The National Union of Journalists of the Philippines said the verdict “basically kills freedom of speech and of the press.” 

Dimitry Muratov was born in the south-western Russia in 1961, graduated from university there, and became a journalist during the reign of reformist Soviet reformist leader Mikhail Gorbachev who fostered openness in the media. In 1987, Muratov began work at the communist youth newspaper Komsomolskaya Pravda, which was sharply critical of the government, and in 1993, he and a dozen colleagues established Novaya Gazeta. Gorbachev — who won the Nobel Prize in 1990 — donated some of his Nobel Prize financial award to purchase computers and pay staff for the paper.

According to the Committee to Protect Journalists, the paper is seen as one of the “only truly critical newspapers with national influence in Russia today.” The paper has reported on human rights violations, official corruption, abuse of power by powerful oligarchs, and multiple murders by the Russian military and police of detained Chechens. After Muratov and Novaya Gazeta received death threats, the paper provided employees with weapons training and armed them with non-lethal weapons. Muratov was editor-in-chief from 1995 until 2017 and was re-elected by staff in November 2019.

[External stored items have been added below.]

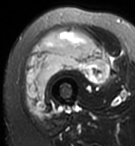
MRI of an extremity soft-tissue mass, one axial slice. Position 33 of 95 along the scan axis. T2-weighted fat-saturated. MR volume resampled by the dataset authors to the PET/CT grid (not the native acquisition matrix). 135 × 146 image matrix. Female patient. From the clinical record (not read from this slice): histological type: pleiomorphic undifferentiated sarcoma; grade: high; site of the primary tumour: right quadricep.
Annotated regions visible in this slice (expert contour drawn on MRI and transferred to this co-registered scan by the dataset authors):
- gross tumour volume including surrounding oedema: bounding box [x1, y1, x2, y2] px = [25, 29, 109, 115]
- gross tumour volume (mass): [25, 29, 109, 115]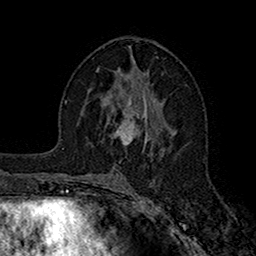
Breast MRI (dynamic contrast-enhanced), one axial slice; position 88 of 160 along the scan axis; cropped to one breast; dynamic contrast-enhanced series, time point 2 of 7 at this slice position (early post-contrast); 1.5 T; TE 2.7 ms, TR 5.2 ms; 256 × 256 image matrix. Female patient.
Structures marked on this image (semi-automatic segmentation, software-assisted and operator-edited):
- enhancing-tissue mask used for the functional tumour volume (all voxels passing the contrast-enhancement thresholds inside the analysis volume; usually the tumour): bounding box <113,98,148,145> (left, top, right, bottom; pixels)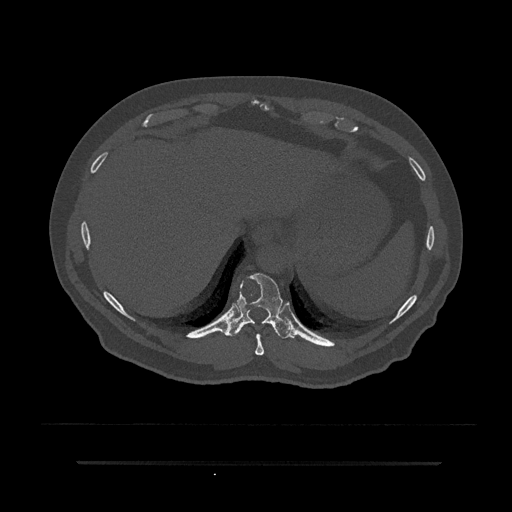
CT including the spine, one axial slice. Slice 341 of 797 in the series (ordered by position). Reconstruction kernel Br40s/3. Bone window (W 1800 / L 400 HU). 512 × 512 image matrix. Male patient, age 59 years. From the clinical record (not read from this slice): primary cancer: bile ducts; vertebrae with lytic lesions (as recorded): T10.
Structures marked on this image (semi-automatic segmentation, software-assisted and operator-edited):
- T10 vertebra: bounding box [x1, y1, x2, y2] px = [225, 273, 294, 339]
- T9 vertebra: [255, 333, 264, 356]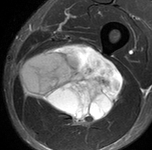
MRI of an extremity soft-tissue mass, one axial slice. Position 55 of 90 along the scan axis. STIR. MR volume resampled by the dataset authors to the PET/CT grid (not the native acquisition matrix). 152 × 150 image matrix. Male patient. Case-level facts recorded for this patient, not image findings: histological type: undifferentiated pleomorphic liposarcoma; grade: high; site of the primary tumour: left thigh.
Annotated regions visible in this slice (expert contour drawn on MRI and transferred to this co-registered scan by the dataset authors):
- gross tumour volume including surrounding oedema: bounding box (x1, y1, x2, y2) in pixels: (20, 43, 124, 127)
- gross tumour volume (mass): (20, 43, 124, 125)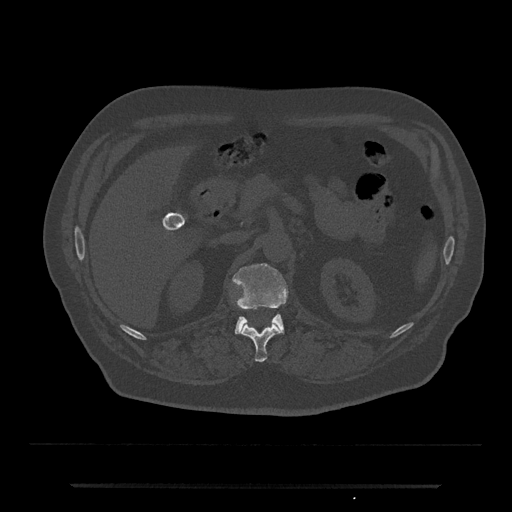
CT including the spine, one axial slice. Position 565 of 797 along the scan axis. Reconstruction kernel Br40s/3. 120 kVp. Bone window (W 1800 / L 400 HU). 0.5 mm slice thickness. 512 × 512 image matrix, field of view 434 × 434 mm. Patient: male, 80 years. From the clinical record (not read from this slice): primary cancer: prostate; vertebrae with lytic lesions (as recorded): L1, T11.
Structures marked on this image (semi-automatically segmented with operator editing):
- L1 vertebra: bounding box <232,263,288,334> (left, top, right, bottom; pixels)
- T12 vertebra: <242,324,281,362>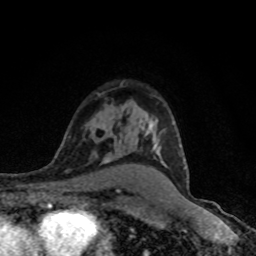
Breast MRI (dynamic contrast-enhanced), one axial slice. Slice 57 of 80 in the series (ordered by position). Cropped to one breast. Dynamic contrast-enhanced series, time point 2 of 8 at this slice position (early post-contrast). 1.5 T. TE 4.2 ms, TR 7 ms. 2 mm slice thickness. 256 × 256 image matrix, field of view 145 × 145 mm. Female patient.
Structures marked on this image (semi-automatic segmentation, software-assisted and operator-edited):
- enhancing-tissue mask used for the functional tumour volume (all voxels passing the contrast-enhancement thresholds inside the analysis volume; usually the tumour): bounding box (x1, y1, x2, y2) in pixels: (149, 124, 186, 169)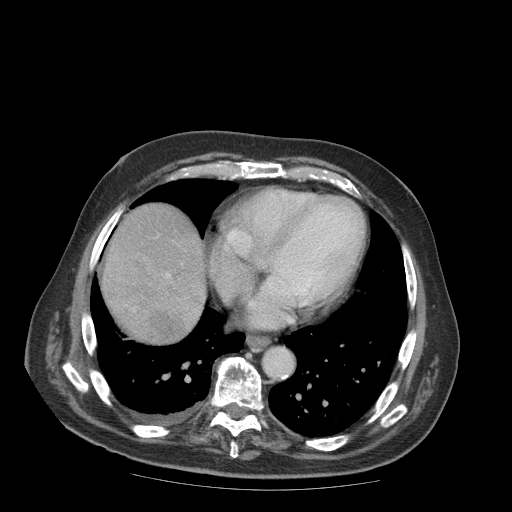
Contrast-enhanced abdominal CT (liver protocol), one axial slice. Slice 87 of 99 in the series (ordered by position). Soft-tissue window (W 400 / L 40 HU). 2.5 mm slice thickness. 512 × 512 image matrix. Case-level facts recorded for this patient, not image findings: diagnosis: hepatocellular carcinoma (patient treated with transarterial chemoembolisation; whether this scan precedes or follows treatment is not stated here); TNM stage (as recorded): Stage-IIIB; Child-Pugh class: A; tumour differentiation: well differentiated.
Outlined on this slice (semi-automatically segmented with operator editing):
- abdominal aorta: bounding box <262,347,294,378> (left, top, right, bottom; pixels)
- liver parenchyma outside the tumour (the mass and vessels are separate outlines, so this box may not span the whole liver): <100,204,206,342>
- mass: <101,238,201,343>
- portal vein: <166,274,170,277>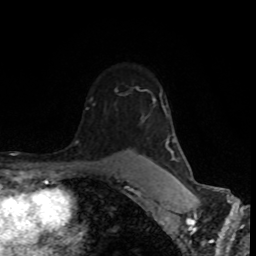
Breast MRI (dynamic contrast-enhanced), one axial slice; cropped to one breast; dynamic contrast-enhanced series, time point 2 of 8 at this slice position (early post-contrast); 1.5 T; TE 4.2 ms, TR 7 ms; 2 mm slice thickness; 256 × 256 image matrix, field of view 160 × 160 mm. Female patient.
Annotated regions visible in this slice (semi-automatically segmented with operator editing):
- enhancing-tissue mask used for the functional tumour volume (all voxels passing the contrast-enhancement thresholds inside the analysis volume; usually the tumour): bounding box (x1, y1, x2, y2) in pixels: (76, 98, 192, 192)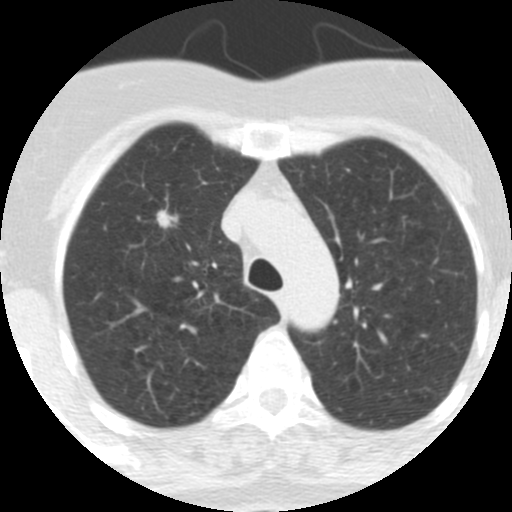
Axial slice from a low-dose chest CT screening exam; first (baseline) screen; lung window (W 1500 / L -600 HU); standard (soft-tissue) reconstruction kernel (STANDARD); slice 75 of 313 in the series; 512 × 512 image matrix. Female participant, aged 62 years at enrolment. Current smoker at enrolment.
- Expert reader's lesion annotation, bounding box [x1, y1, x2, y2] px = [116, 160, 182, 232].
- Screening reader's record for this exam (one nodule recorded; not confirmed to be the boxed lesion): non-calcified nodule or mass ≥4 mm, right upper lobe, 9 × 7 mm, spiculated (stellate) margins, soft tissue attenuation.
- Official screen result: positive, change unspecified: nodule(s) >= 4 mm or enlarging nodule(s), mass(es), or other non-specific abnormalities suspicious for lung cancer.
- Later outcome: lung cancer diagnosed 126 days after this screen — adenocarcinoma, NOS, right upper lobe, moderately differentiated (G2), stage IA (AJCC 6th edition), 18 mm at pathology.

Like Ressa, he has received numerous awards for defending the freedom of the press, including the 2007 International Press Freedom Award from the Committee to Protect Journalists and France’s highest national order, the Legion of Honour.

The Nobel Prize provides both prestige and protection for Ressa and Muratov who have, for years, have reported freely and fairly on events despite strain and pressures from their respective governments, internet trolls, and critics. The prize will also encourage journalists across the world to battle “fake news” with truth and to stand strong in the face of opposition from authorities and autocrats, businessmen and politicians, and media editors and owners.

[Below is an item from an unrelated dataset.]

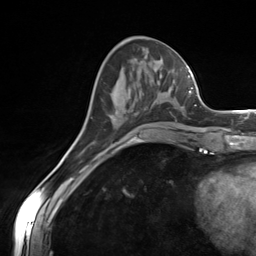
Breast MRI (dynamic contrast-enhanced), one axial slice; slice 52 of 124 in the series (ordered by position); cropped to one breast; dynamic contrast-enhanced series, time point 2 of 7 at this slice position (early post-contrast); 3 T; TE 1.8 ms, TR 4.7 ms; 1.3 mm slice thickness; 256 × 256 image matrix, field of view 150 × 150 mm. Female patient.
Structures marked on this image (semi-automatically segmented with operator editing):
- enhancing-tissue mask used for the functional tumour volume (all voxels passing the contrast-enhancement thresholds inside the analysis volume; usually the tumour): bounding box (x1, y1, x2, y2) in pixels: (111, 99, 156, 145)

There have been 109 individuals and 28 organisations among Nobel Peace Prize laureates between 1901, when this award was established, and 2021. Ressa and Muratov are relatively “safe” choices.

The Nobel Committee has made major mistakes when selecting figures for the Peace Prize. The most recent was Ethiopian Prime Minister Abiy Ahmed who ended the war between his country and Eretrea but is currently waging a bloody conflict in Tigray which may have killed as many as 200,000. His image as a peacemaker has been brutally cancelled by reports of atrocities against civilians and ethnic cleansing.

Earlier mistakes include ex-US President Barack Obama who was the laureate for 2009, only months after taking office and before he took decisions which led to war in this region and promoted US “over the horizon” drone warfare responsible for the deaths of hundreds of civilians.

There have, of course, been well deserved awards to South Africa’s Nelson Mandela and Archbishop Desmond Tutu, former US President Jimmy Carter for his post presidential career as peacemaker, and Malala Yousafzai and Kailas Satyarthi for struggling for the right of all children to an education.